Juliana shook her head. "No," she stated. "I wasn't what anyone wanted, except Sir John, of course. I do think he genuinely liked me… or perhaps it was only lust. George said he was a perverted old man who lusted after schoolgirls."
Tarquin leaned over and caught her chin on the tip of his finger, lifting it to meet his steady gaze. " I like you. Juliana."
Her eyes gazed into his, searching for evidence of the kindly lie beneath the surface. She couldn't see it; in fact, his eyes were suddenly unreadable, glittering with a strange intensity that made her uncomfortable. She blundered onto a new tack, shattering the mesmerizing focus like a sheet of crystal under a fork of lightning.
''So when Lady Lydia becomes your duchess, where had you intended to put me?"
Tarquin dropped her chin, the strange mood broken. "I hadn't intended to put you anywhere. Of course, if you produce an heir to Edgecombe, you will move to your own suite of apartments, both in this house and at Redmayne Abbey. Where you choose to be will be entirely up to you. If you wish to leave this house and set up your own establishment, then you may do so; the child, however, will remain here."
"And if I do not have a child?"
"I thought we had discussed this with Copplethwaite," he said, impatiently now.
"The question of your marriage was not raised."
With an air of forbearance, he began to enumerate points on his fingers. "After my marriage… after your husband's death… whether or not.you have a child, you will be free to take up residence at Edgecombe Court as the viscount's widow. However, the child, if there is one, will remain under my roof. If there is no child, the arrangement is perfectly simple. If there is, and you choose to live elsewhere, you will have generous access to the child. I thought that had all been made clear."

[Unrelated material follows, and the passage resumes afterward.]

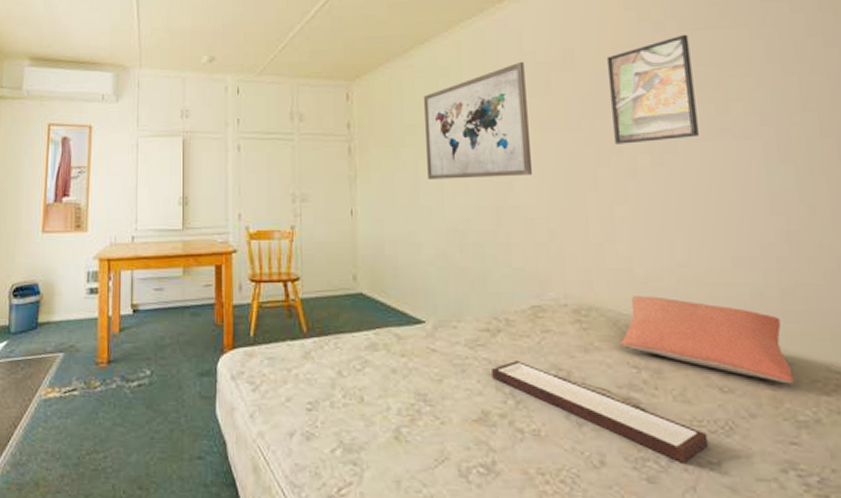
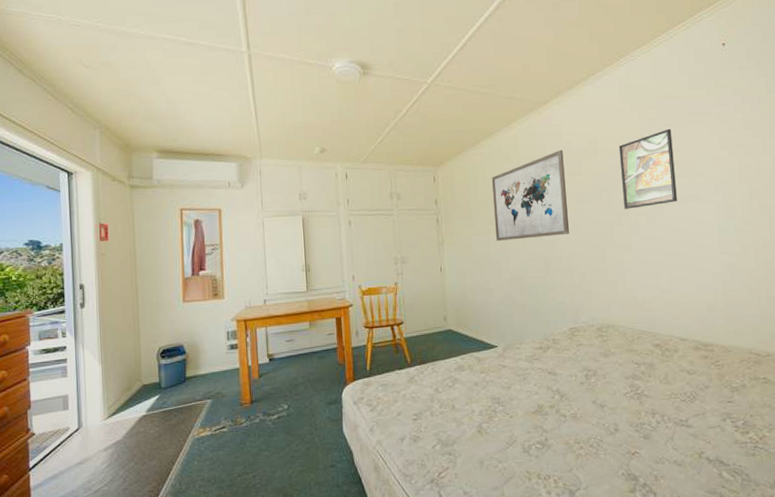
tray: present [492,361,709,463] -> none [544,368,681,423]
pillow: present [620,296,794,384] -> none [627,314,731,365]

"I daresay I'm a trifle slow-witted, Your Grace."
"And the moon is made of cheese."
Juliana fought a silent battle to keep her bitter resentment hidden. All her instincts rebelled against this cold, rational disposition of maternal rights. Supposing she and the duke fell out irrevocably, had some dreadful quarrel that couldn't be papered over? How was she to continue under his roof in such circumstances? And how could she possibly move out and leave her own child behind?

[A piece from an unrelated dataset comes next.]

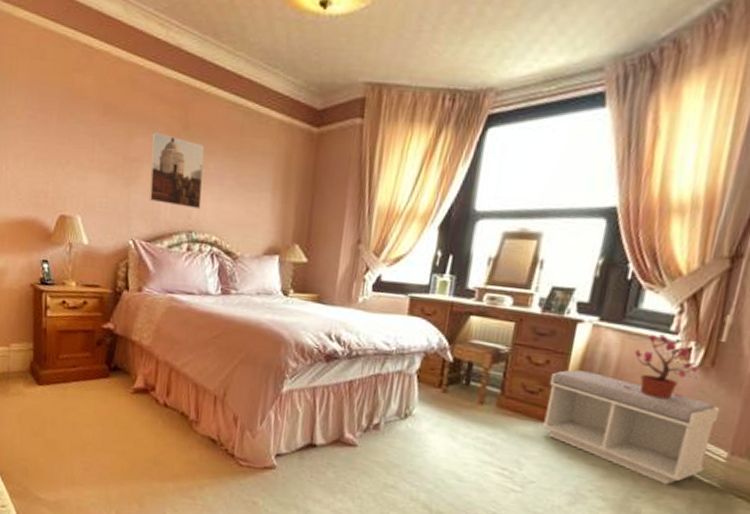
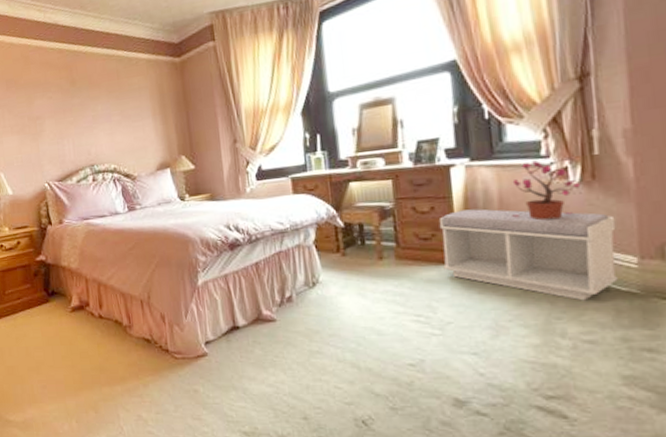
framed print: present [148,132,205,210] -> none [47,92,97,149]

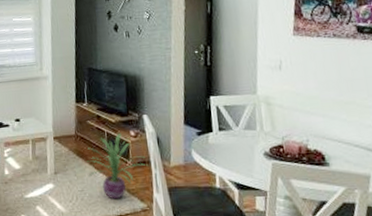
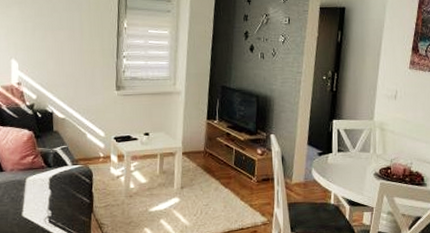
decorative plant: present [87,133,148,200] -> none [213,150,271,214]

But of course, for the Duke of Redmayne, both she and the child were possessions. Women were bought and sold at all levels of society. Starving men sold their wives in the marketplace for bread. Royal princesses were shipped to foreign courts like so much cattle, to breed and thus cement alliances, to join lands and armies and treasure chests. She'd known all this since she'd been aware of a world outside the nursery. But how hard it was to see herself that way.
Tarquin was regarding her with a quizzical frown. When she remained quiet, he gently changed the subject: "Do you have plans for today?"
The question startled her. She'd been ruled by others all her life-ruled and confined in the house on Russell Street. It hadn't occurred to her that freedom to do what she pleased and go wherever she fancied would be one of the rewards for this oblique slavery.
"I hadn't thought."
"Do you ride?"
"Why, yes. In winter in Hampshire it was the only way to travel when the roads were mired."
"Would you like a riding horse?"
"But where is there to ride?"
"Hyde Park for the sedate variety. But Richmond provides more excitement." Her delighted surprise at this turn of the conversation sent a dart of pleasure through him. How easy she was to please. And also to hurt, he reminded himself, but he quickly suppressed that thought. "If you wish, I'll procure you a horse from Tattersalls this morning."